To reserve for powder diffraction, apply for a FAS RC account and inform the core director, Shao-Liang Zheng, of the email address you used to sign up. Please contact rchelp@fas.harvard.edu if you run into technical issues.

 

Policies

Our core facility follows Harvard's Academic Service Center Policy. The CCB Lab Admins should provide coding to the Finance Office before the due date. The external users also need to submit the External User Intake Form, required by CCB Finance Team. Contact Liz Bean and CCB Finance Team if you have further questions regarding the billing.

COVID-Operating Policy

Currently, we are approved to open our facility to DIY users as long as the users follow Harvard University On Campus Activity Guidance. Face masks are strongly encouraged in the X-ray Core. Contact the core director, Shao-Liang Zheng, with questions.

Co-Authorship and Acknowledgements

For the single-crystal diffraction experiment, you must acknowledge NSF support, such as “we thank the support to the X-ray core facility from the Major Research Instrumentation (MRI) Program of the National Science Foundation (NSF) under Award Numbers 2216066.” A copy of the published paper should be sent to the core director, Shao-Liang Zheng.

The core director can help complete X-ray components of experiments and review the manuscript.

The director should be considered for co-authorship if:

  • The structural information that has been derived mainly from the diffraction data is an important part of the paper, and/or 
  • The structure determination is non-routine, such as photocrystallographic studies, and/or
  • The final structure involved a substantial amount of time and technical expertise, such as problematic twinning or whole-molecule disorder structure refinement.

An acknowledgment is more appropriate if structure determination was used only to confirm information obtained by other means (NMR, MS, etc.) and no structural details will be given in the paper. For example, "We thank Dr. Shao-Liang Zheng for his help with the X-ray data collection and structure determination."

For the powder or thin-film diffraction data collected on D8 DISCOVER with DAVINCI Design, you need only write: Authors are grateful for the assistance of Dr. Shao-Liang Zheng with the X-ray analysis.

 

Education and Outreach

We welcome students from all levels—high school, undergraduate, graduate and post-graduate—to our X-ray core. Visitors learn about crystallography and X-ray diffraction instrumentation through hands-on activities. To schedule your visit, please contact the core director, Shao-Liang Zheng.
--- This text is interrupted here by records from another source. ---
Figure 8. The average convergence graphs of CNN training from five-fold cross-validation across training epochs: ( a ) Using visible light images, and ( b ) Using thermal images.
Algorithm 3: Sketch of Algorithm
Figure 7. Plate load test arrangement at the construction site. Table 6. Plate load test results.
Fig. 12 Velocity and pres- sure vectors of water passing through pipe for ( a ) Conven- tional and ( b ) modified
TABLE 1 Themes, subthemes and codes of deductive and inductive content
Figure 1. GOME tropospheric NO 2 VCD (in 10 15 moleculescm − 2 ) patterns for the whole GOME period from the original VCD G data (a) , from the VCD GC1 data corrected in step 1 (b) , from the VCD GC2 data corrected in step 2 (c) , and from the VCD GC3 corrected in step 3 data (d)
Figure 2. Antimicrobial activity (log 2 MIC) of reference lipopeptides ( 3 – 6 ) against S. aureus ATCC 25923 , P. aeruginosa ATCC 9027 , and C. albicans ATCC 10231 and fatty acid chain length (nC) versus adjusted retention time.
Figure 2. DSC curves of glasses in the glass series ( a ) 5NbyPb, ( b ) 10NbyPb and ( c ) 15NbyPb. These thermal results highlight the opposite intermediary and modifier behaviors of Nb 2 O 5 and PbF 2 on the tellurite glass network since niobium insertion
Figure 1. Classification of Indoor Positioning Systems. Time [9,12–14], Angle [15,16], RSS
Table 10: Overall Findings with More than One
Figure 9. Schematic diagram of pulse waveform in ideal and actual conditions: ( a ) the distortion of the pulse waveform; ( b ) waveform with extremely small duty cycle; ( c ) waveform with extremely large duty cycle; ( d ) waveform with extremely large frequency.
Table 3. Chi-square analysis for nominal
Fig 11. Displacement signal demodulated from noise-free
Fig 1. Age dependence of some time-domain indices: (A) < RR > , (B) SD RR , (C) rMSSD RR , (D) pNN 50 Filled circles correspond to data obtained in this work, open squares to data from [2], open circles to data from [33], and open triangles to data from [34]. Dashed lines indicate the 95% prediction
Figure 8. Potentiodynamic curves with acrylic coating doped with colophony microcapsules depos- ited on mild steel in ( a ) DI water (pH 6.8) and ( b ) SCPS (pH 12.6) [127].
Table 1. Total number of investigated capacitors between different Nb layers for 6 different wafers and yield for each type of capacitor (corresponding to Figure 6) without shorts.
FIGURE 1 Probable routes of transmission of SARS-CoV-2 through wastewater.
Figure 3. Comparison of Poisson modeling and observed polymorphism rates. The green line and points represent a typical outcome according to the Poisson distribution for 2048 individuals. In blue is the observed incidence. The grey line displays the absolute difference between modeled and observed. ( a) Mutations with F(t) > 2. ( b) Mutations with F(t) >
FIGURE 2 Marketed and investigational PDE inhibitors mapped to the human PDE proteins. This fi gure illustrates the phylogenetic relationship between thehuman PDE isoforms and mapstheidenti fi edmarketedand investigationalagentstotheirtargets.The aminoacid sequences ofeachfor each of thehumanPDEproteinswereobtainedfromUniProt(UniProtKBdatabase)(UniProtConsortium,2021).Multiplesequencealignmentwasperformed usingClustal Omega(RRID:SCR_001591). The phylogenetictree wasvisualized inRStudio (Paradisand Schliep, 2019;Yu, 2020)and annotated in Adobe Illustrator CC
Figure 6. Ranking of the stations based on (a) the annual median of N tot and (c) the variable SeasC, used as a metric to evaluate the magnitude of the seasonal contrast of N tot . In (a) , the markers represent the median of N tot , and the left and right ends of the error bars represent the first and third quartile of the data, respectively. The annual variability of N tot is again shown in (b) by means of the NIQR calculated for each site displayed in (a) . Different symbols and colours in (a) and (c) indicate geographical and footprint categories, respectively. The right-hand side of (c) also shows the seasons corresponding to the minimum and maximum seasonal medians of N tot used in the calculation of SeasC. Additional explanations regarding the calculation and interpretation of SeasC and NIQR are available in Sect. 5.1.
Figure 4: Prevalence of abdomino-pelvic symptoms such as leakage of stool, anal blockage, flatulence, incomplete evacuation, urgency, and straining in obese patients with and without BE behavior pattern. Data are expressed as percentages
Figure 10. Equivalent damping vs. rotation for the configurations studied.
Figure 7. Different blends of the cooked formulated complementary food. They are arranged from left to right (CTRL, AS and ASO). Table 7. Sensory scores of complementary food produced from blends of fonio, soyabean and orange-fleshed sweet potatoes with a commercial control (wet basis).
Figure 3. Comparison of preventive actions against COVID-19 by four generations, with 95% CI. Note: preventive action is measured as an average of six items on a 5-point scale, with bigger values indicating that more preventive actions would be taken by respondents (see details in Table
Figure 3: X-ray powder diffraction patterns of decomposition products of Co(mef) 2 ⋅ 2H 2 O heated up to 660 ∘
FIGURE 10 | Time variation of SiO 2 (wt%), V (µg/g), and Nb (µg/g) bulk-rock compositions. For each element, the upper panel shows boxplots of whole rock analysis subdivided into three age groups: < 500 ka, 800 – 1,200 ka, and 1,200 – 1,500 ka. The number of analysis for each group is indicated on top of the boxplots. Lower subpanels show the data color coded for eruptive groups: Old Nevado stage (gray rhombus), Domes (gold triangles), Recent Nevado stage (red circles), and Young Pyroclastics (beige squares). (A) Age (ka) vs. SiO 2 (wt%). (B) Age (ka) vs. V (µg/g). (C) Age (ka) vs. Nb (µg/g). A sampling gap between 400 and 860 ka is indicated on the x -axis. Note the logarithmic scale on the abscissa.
Chemistry 255. Practical Crystallography in Chemistry and Materials Science

Thanks to great technical advances, crystal structure analysis has been playing an increasingly important role in the structure determination of complex solids. This course involves the basic principles of crystallography and covers advanced aspects of practical small-molecule crystal structure refinement. Topics include crystal symmetry, space groups, the geometry of diffraction, structure factors, and problematic structure refinement. Students will gain a working knowledge of X-ray crystallographic techniques, including how to: grow quality crystals, collect data, reduce data, determine a structure, visualize a structure, utilize structural databases, and publish crystallographic results.

Course-related Video

Related Publications

 

Other Resources

Cambridge Structural Database (CSD)
The CSD contains bibliographic, 2D chemical and 3D structural results for organic and metal-organic compounds studied by X-ray or neutron diffraction. Any Harvard campus user can access the database from WebCSD, or install CSD software suites locally by contacting Tina Helt, the Librarian for Chemical Sciences for assessing detail

Powder Diffraction FileTM (PDF)
The PDF-2 can be accessed on the computers in X-ray center. PDF-2 is a collaborative product between ICDD, FIZ Kalsruhe, and NIST, and contains 250,182 unique material data sets.